By expanding on existing designs for electrodes of ultra-thin solar panels, researchers have developed a new architecture for organic light-emitting diode (OLED) displays that could enable televisions, smartphones, and virtual or augmented reality devices with resolutions of up to 10,000 pixels per inch (PPI). (For comparison, the resolutions of new smartphones are around 400 to 500 PPI.) The “metaphotonic” OLED displays would also be brighter and have better color accuracy than existing versions and would be much easier and cost-effective to produce.
At the heart of an OLED are organic light-emitting materials sandwiched between highly reflective and semi-transparent electrodes that enable current injection into the device. When electricity flows through an OLED, the emitters give off red, green, or blue light. Each pixel in an OLED display is composed of smaller sub-pixels that produce these primary colors. When the resolution is sufficiently high, the pixels are perceived as one color by the human eye. OLEDs are thin, light, and flexible and produce brighter and more colorful images than other kinds of displays.
This research aims to offer an alternative to the two types of OLED displays currently commercially available. One type — a red-green-blue OLED — has individual sub-pixels that each contain only one color of emitter. These OLEDs are fabricated by spraying each layer of materials through a fine metal mesh to control the composition of each pixel. They can only be produced on a small scale, however, like what would be used for a smartphone.
Larger devices like TVs employ white OLED displays. Each of these sub-pixels contains a stack of all three emitters and then relies on filters to determine the final sub-pixel color, which is simpler to fabricate. Since the filters reduce the overall output of light, white OLED displays are more power-hungry and prone to having images burn into the screen.

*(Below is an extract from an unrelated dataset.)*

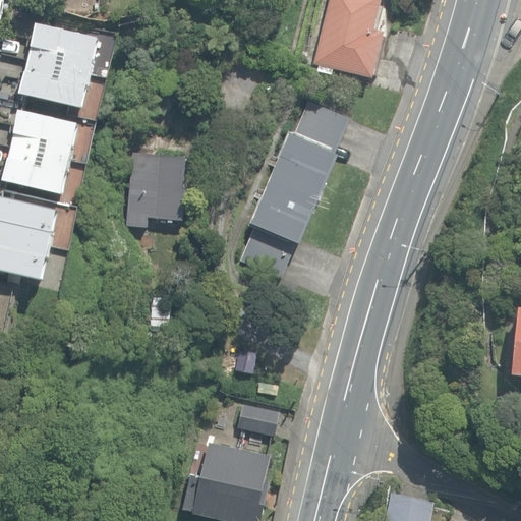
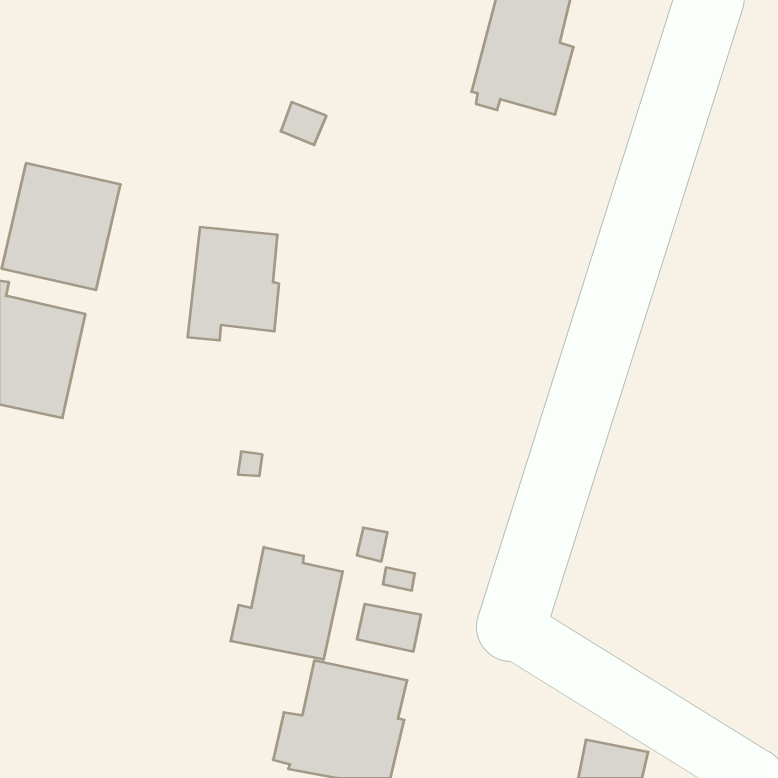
building: [16,17,99,123] -> none
building: [240,100,350,277] -> none
building: none -> [231,547,343,660]

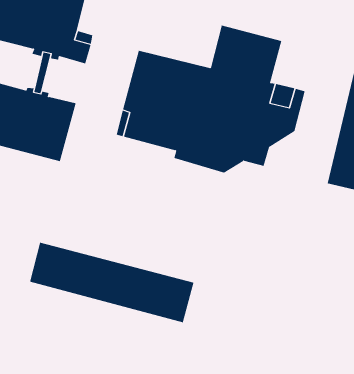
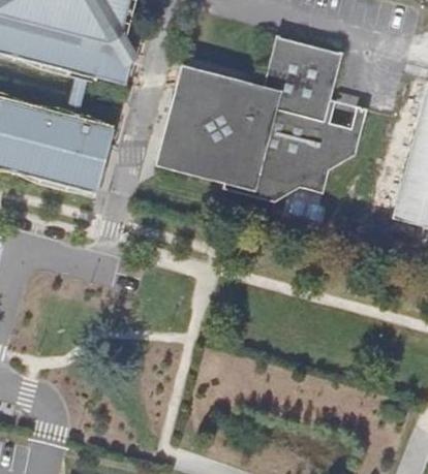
building: [29,242,194,323] -> none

The innovation behind both a solar panel and the new OLED is a base layer of reflective metal with nanoscale corrugations called an optical metasurface that can manipulate the reflective properties of light and thereby allow the different colors to resonate in the pixels. These resonances are key to facilitating effective light extraction from the OLEDs. Red emitters, for example, have a longer wavelength of light than blue emitters, which, in conventional RGB-OLEDs, translates to sub-pixels of different heights. In order to create a flat screen, the materials deposited above the emitters have to be laid down in unequal thicknesses. By contrast, in the proposed OLEDs, the base layer corrugations allow each pixel to be the same height and this facilitates a simpler process for large-scale as well as microscale fabrication.
The researchers produced miniature proof-of-concept pixels that, when compared with color-filtered white-OLEDs, had a higher color purity and a twofold increase in luminescence efficiency — a measure of how bright the screen is compared to how much energy it uses. They also allow for an ultrahigh pixel density of 10,000 pixels per inch.